Multi-image point matching data:
━━━━━━━━
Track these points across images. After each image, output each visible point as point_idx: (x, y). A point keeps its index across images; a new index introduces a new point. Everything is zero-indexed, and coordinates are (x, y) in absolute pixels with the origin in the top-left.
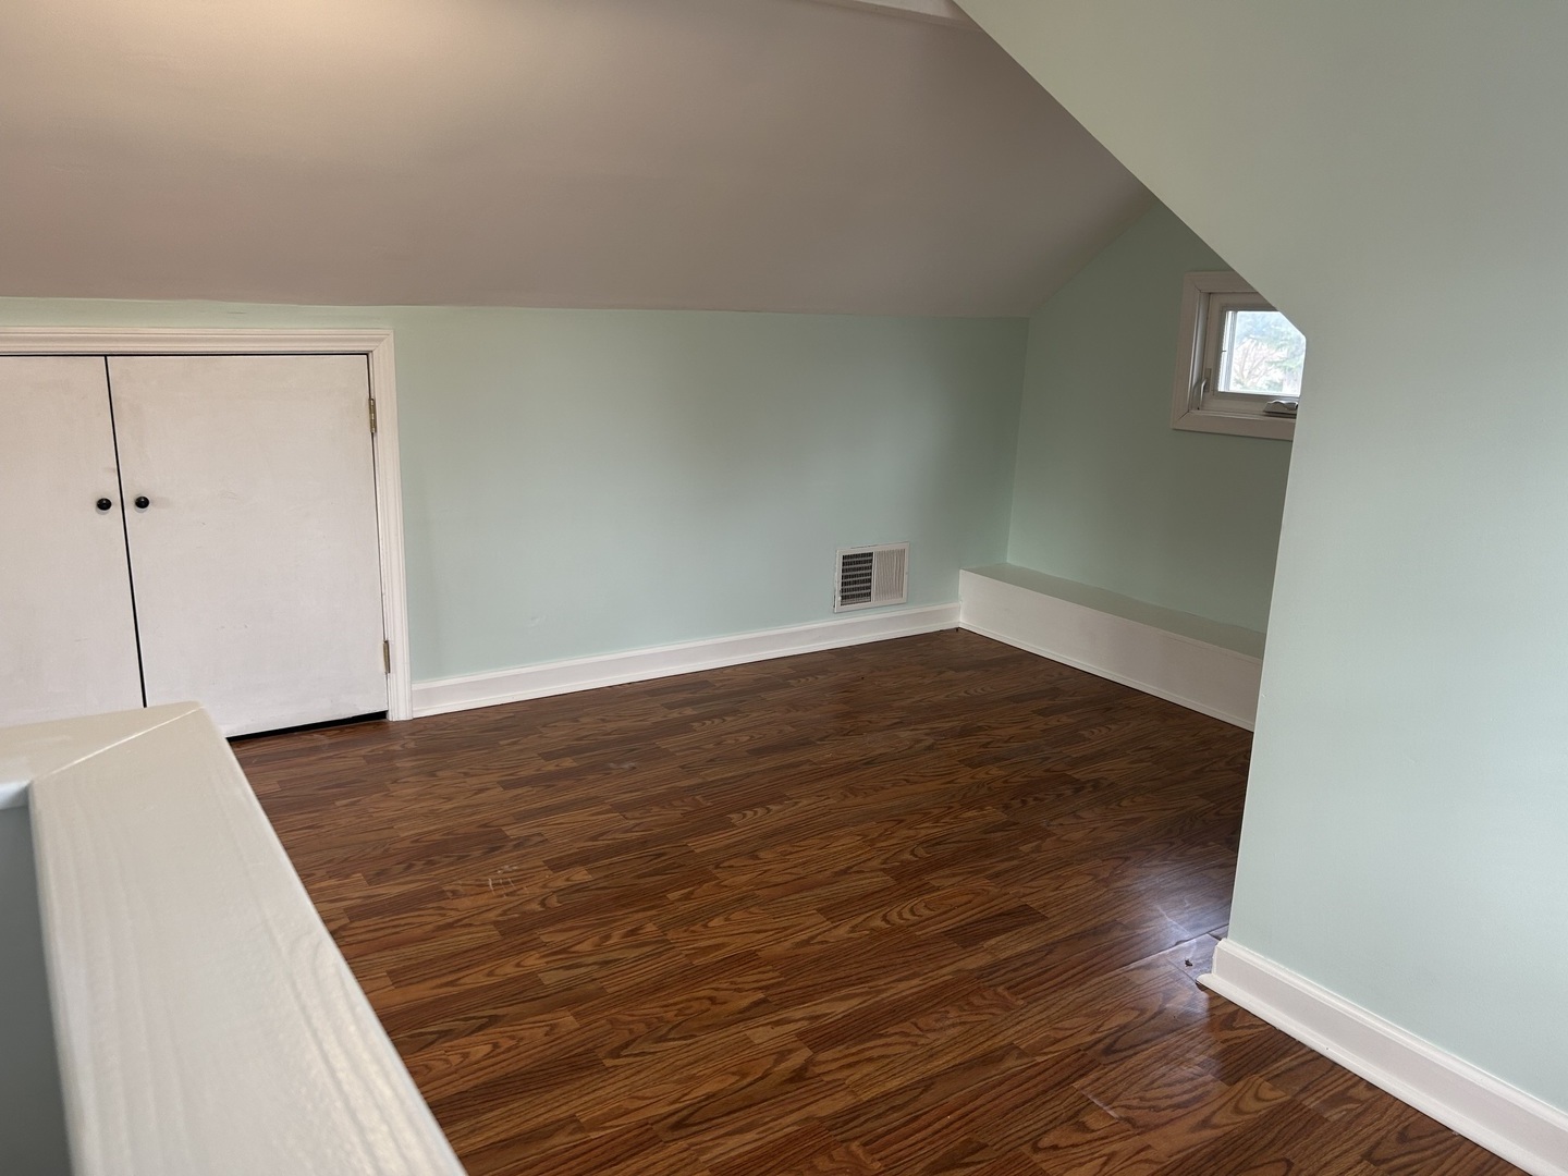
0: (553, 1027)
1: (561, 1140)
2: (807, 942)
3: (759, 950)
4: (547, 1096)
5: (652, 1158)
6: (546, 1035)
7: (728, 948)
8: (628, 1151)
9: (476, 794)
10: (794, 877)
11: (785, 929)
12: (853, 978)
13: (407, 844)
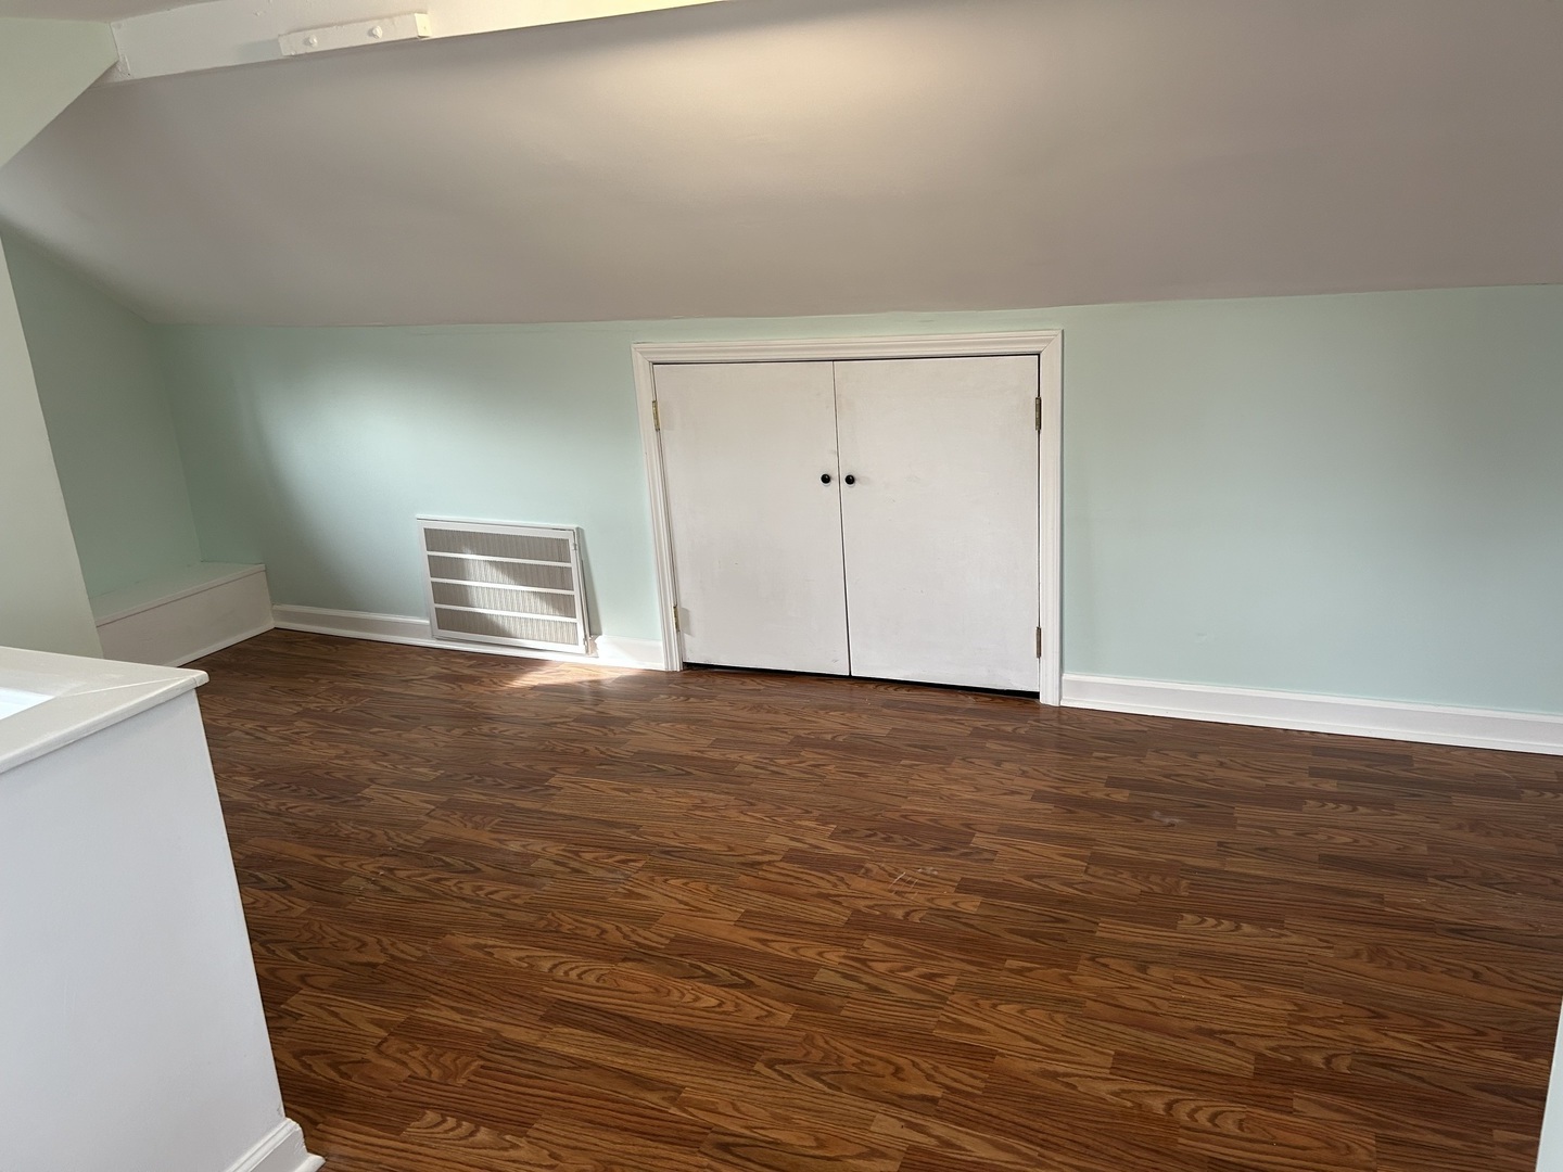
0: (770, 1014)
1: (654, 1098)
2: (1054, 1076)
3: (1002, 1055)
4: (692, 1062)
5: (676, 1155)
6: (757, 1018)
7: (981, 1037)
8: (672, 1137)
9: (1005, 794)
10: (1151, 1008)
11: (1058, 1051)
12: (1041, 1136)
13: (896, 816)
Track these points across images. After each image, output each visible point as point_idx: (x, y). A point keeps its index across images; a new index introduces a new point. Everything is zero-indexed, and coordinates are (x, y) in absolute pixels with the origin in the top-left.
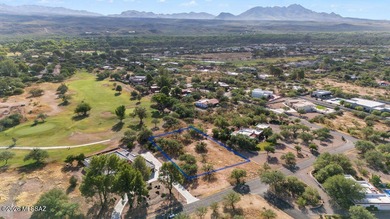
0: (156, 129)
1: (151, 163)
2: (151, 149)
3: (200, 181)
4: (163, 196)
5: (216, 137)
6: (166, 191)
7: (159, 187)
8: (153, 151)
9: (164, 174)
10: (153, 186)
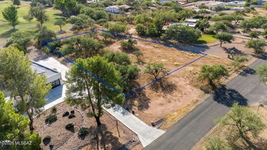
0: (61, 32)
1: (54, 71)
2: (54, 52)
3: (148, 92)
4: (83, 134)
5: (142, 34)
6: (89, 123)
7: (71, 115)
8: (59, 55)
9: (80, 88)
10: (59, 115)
━━━━━━━━
▶ [Your objective]
Pull every line of the rows above into your reply, character for character. Leave out the picture lines.

▶ [Answer space]
Track these points across images. After each image, output each visible point as point_idx: (x, y). A point keeps its index across images; a new index introduces a new point. Everything is zero-indexed, and coordinates are (x, y) in absolute pixels with the origin in the top-left.
0: (553, 1027)
1: (561, 1140)
2: (807, 942)
3: (759, 950)
4: (547, 1096)
5: (652, 1158)
6: (546, 1035)
7: (728, 948)
8: (628, 1151)
9: (476, 794)
10: (794, 877)
11: (785, 929)
12: (853, 978)
13: (407, 844)
0: (770, 1014)
1: (654, 1098)
2: (1054, 1076)
3: (1002, 1055)
4: (692, 1062)
5: (676, 1155)
6: (757, 1018)
7: (981, 1037)
8: (672, 1137)
9: (1005, 794)
10: (1151, 1008)
11: (1058, 1051)
12: (1041, 1136)
13: (896, 816)
Track these points across images. After each image, output each visible point as point_idx: (x, y). A point keeps its index across images; a new index introduces a new point. Everything is zero-indexed, and coordinates are (x, y) in absolute pixels with the origin in the top-left.
0: (156, 129)
1: (151, 163)
2: (151, 149)
3: (200, 181)
4: (163, 196)
5: (216, 137)
6: (166, 191)
7: (159, 187)
8: (153, 151)
9: (164, 174)
10: (153, 186)
0: (61, 32)
1: (54, 71)
2: (54, 52)
3: (148, 92)
4: (83, 134)
5: (142, 34)
6: (89, 123)
7: (71, 115)
8: (59, 55)
9: (80, 88)
10: (59, 115)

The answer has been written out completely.